> _Task prompt_: Select every line in the items below that contains the word "nebo", and copy each such line. Letter case matters.

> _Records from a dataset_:
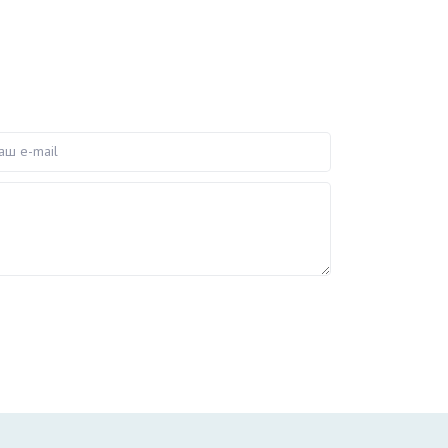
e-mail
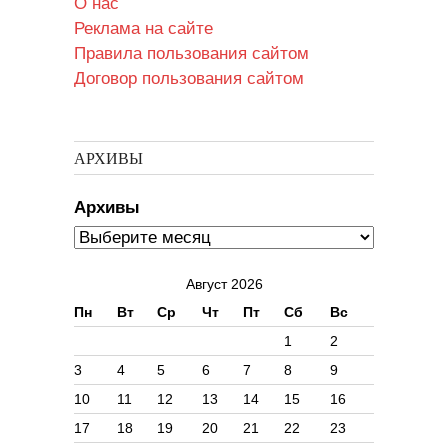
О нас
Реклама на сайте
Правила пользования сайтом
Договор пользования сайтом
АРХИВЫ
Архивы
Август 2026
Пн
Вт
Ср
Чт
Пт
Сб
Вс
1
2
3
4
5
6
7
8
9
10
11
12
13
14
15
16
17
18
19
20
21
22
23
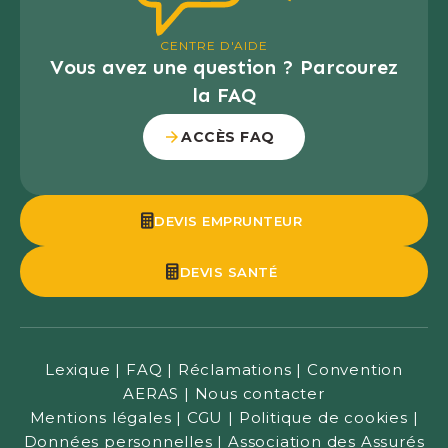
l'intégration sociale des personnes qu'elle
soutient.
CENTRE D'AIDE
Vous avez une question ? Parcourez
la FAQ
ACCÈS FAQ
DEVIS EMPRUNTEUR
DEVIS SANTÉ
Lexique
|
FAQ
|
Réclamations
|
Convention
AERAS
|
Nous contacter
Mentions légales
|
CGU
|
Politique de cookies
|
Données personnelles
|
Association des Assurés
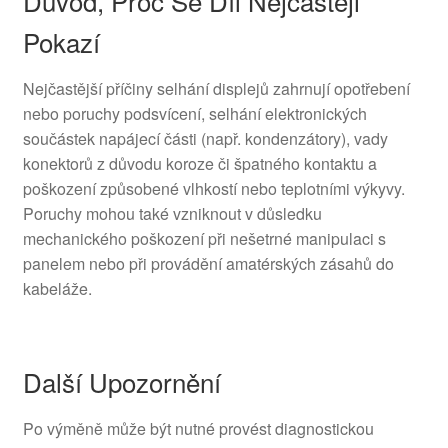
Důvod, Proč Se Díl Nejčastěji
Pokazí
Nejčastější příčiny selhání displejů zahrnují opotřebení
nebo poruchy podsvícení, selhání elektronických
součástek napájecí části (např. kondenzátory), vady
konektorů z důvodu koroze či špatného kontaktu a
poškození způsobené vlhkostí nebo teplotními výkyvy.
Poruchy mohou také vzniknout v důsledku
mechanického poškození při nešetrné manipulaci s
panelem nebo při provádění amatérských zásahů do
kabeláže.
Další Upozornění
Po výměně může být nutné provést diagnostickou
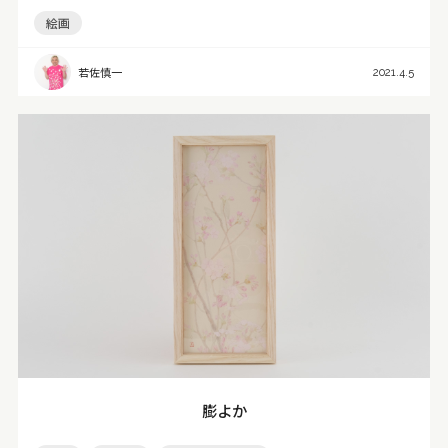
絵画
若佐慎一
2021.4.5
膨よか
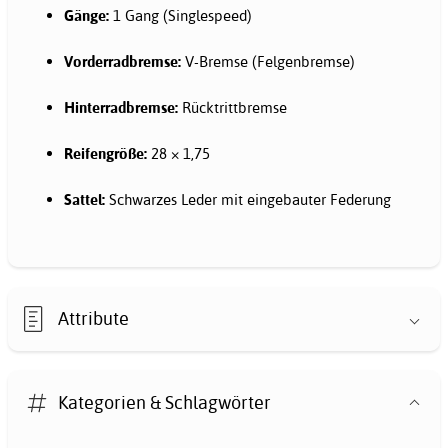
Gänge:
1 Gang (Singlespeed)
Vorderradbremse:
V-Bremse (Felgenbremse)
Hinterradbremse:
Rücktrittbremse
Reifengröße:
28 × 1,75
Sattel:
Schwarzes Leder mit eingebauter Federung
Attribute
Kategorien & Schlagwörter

> _Written answer_:
nebo poruchy podsvícení, selhání elektronických
poškození způsobené vlhkostí nebo teplotními výkyvy.
panelem nebo při provádění amatérských zásahů do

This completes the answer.